» **TASK TO COMPLETE**:
Return each entry word for word. Leave the images out.
=== DATA EXTRACT ===
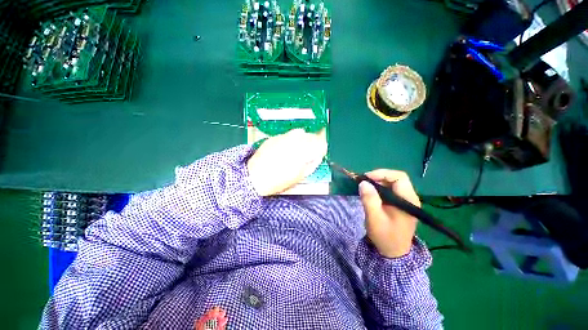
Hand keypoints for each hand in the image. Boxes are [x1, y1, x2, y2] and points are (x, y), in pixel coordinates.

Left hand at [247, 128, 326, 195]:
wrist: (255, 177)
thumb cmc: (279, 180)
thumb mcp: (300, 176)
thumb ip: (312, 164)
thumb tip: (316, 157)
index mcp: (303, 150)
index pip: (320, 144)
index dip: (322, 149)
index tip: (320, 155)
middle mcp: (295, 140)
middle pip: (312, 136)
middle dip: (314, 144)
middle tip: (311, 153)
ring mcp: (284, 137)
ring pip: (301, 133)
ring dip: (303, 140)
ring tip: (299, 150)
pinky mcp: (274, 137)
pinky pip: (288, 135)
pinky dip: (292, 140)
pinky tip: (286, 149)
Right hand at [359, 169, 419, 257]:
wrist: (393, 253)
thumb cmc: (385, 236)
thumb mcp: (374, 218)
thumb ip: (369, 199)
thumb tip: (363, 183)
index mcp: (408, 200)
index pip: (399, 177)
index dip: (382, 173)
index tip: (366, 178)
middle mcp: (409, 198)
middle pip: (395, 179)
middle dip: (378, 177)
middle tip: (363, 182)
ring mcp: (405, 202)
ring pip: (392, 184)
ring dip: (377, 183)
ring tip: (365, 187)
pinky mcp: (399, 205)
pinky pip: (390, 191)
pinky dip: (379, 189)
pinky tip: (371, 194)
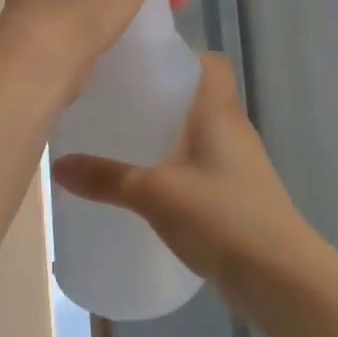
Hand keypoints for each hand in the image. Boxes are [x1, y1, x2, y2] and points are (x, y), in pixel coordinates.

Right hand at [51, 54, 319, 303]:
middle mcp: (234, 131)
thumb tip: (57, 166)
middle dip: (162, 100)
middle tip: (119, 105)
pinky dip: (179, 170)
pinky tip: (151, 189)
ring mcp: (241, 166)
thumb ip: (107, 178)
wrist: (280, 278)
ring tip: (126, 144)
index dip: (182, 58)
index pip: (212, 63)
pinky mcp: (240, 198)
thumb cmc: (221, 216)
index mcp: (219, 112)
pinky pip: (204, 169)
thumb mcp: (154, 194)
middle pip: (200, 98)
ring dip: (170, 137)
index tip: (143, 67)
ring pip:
===
» **ANSWER SPACE**:
Hand keypoints for each hand in the image. Boxes are [x1, y1, x2, y2] and points are (x, y), in pixel coordinates.

Left hand at [247, 128, 326, 195]:
wrist: (255, 177)
thumb cmc: (279, 180)
thumb mcp: (300, 176)
thumb ip: (312, 164)
thumb tip: (316, 157)
index mcp: (303, 150)
index pip: (320, 144)
index dip: (322, 149)
index tip: (320, 155)
middle mcp: (295, 140)
middle pip: (312, 136)
middle dip: (314, 144)
middle tip: (311, 153)
ring mcp: (284, 137)
ring pip: (301, 133)
ring dip: (303, 140)
ring tip: (299, 150)
pinky mcp: (274, 137)
pinky pip: (288, 135)
pinky dip: (292, 140)
pinky tip: (286, 149)
Right hand at [359, 169, 419, 257]:
wrist: (393, 253)
thumb cmc: (385, 236)
thumb mcp: (374, 218)
thumb ip: (369, 199)
thumb tip: (363, 183)
index mcp: (408, 200)
index pip: (399, 177)
index dip: (382, 173)
index tip: (366, 178)
middle mcp: (409, 198)
middle pip: (395, 179)
middle dip: (378, 177)
middle tip: (363, 182)
ring mcp: (405, 202)
ring pip: (392, 184)
ring dip: (377, 183)
ring tip: (365, 187)
pinky mcp: (399, 205)
pinky pip: (390, 191)
pinky dip: (379, 189)
pinky tip: (371, 194)
Hand keypoints for each hand in the image. Boxes are [x1, y1, x2, y2] and points are (x, y), in pixel coordinates.

Right hand at [51, 54, 319, 303]:
middle mcp: (234, 131)
thumb tip: (57, 166)
middle dip: (162, 100)
middle tip: (119, 105)
pinky dip: (179, 170)
pinky tip: (151, 189)
ring mcp: (241, 166)
thumb ip: (107, 178)
wrist: (280, 278)
ring tip: (126, 144)
index dip: (182, 58)
index pip: (212, 63)
pinky mcp: (240, 198)
thumb cmc: (221, 216)
index mcp: (219, 112)
pinky pip: (204, 169)
thumb mcp: (154, 194)
middle pip: (200, 98)
ring dip: (170, 137)
index tip: (143, 67)
ring pip:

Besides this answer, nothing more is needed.